La voce autorevole del Kharnot interruppe il confronto. Era accigliato e squadrava il fratello con aperto biasimo. Dalla scollatura si intravedeva la fasciatura alla spalla, ma non mostrava dolore nella posa risoluta.
«Era ora» criticò Rhenn «Senza di te la festa non è la stessa. Almeno per qualcuno.»
«Non ero stato chiaro?»
«Cristallino. Ma sai com’è, viviamo nello stesso palazzo.»
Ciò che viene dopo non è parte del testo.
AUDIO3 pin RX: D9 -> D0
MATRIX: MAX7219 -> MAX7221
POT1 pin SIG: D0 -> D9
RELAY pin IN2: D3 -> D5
Mahati tese la mano alla moglie e la cinse protettivo.
«Come no. Ne ho fin sopra i capelli delle tue intromissioni.»
«Io di non infilarti la lama nel posto giusto.»
Yozora si sentì in colpa. Strinse il braccio del marito a prevenire la rissa.
«Sono uscita per una boccata d’aria, ci siamo incontrati per caso. Rientriamo, è scortese mancare alla solennità di tuo padre.»
«Ho sentito abbastanza per non chiamare in causa il fato» asserì il secondogenito.
«Perché non hai atteso che rispondesse allora?» ironizzò Rhenn «Avresti eliminato una volta per tutte i dubbi sui sentimenti della tua donna.»
Mahati sorrise, tagliente e minatorio.
«A differenza tua non ho bisogno di saperlo.»
Voltò le spalle al fratello e lasciò la terrazza.
All’interno lo attendevano tre reikan, le decorazioni di capistormo sugli omeri. Valka abbassò il ginocchio sinistro e confisse a terra il pugno opposto.
«Dieci colpi di frusta» sibilò il Šarkumaar oltrepassandolo senza considerarlo.
Yozora avvertì un masso alla bocca dello stomaco, il senso di colpa acuì.
«Mahati…»
«Niente discussioni.»
«Valka non merita di essere punito, mi ha scortata come suo dovere ma è dovuto sottostare a Rhenn!»
«Lo so benissimo. Sarebbero cento, altrimenti.»
«Metà a mio carico!»
Mahati si arrestò di botto, trapassandola con un’occhiata di fuoco.
«Davvero? Prenderesti cinque scudisciate per coprire Rhenn?»
«Per sgravare un innocente! Avrei dovuto congedarmi subito, invece mi sono lasciata incantare dalla favola della luna di Mardan!»
Il demone la fissò in silenzio, un lampo d’angoscia transitò nelle iridi nocciola.
Sei davvero uscito di testa, Rhenn?
«Come desideri» ribatté incolore «Stanotte avrai quanto richiesto.»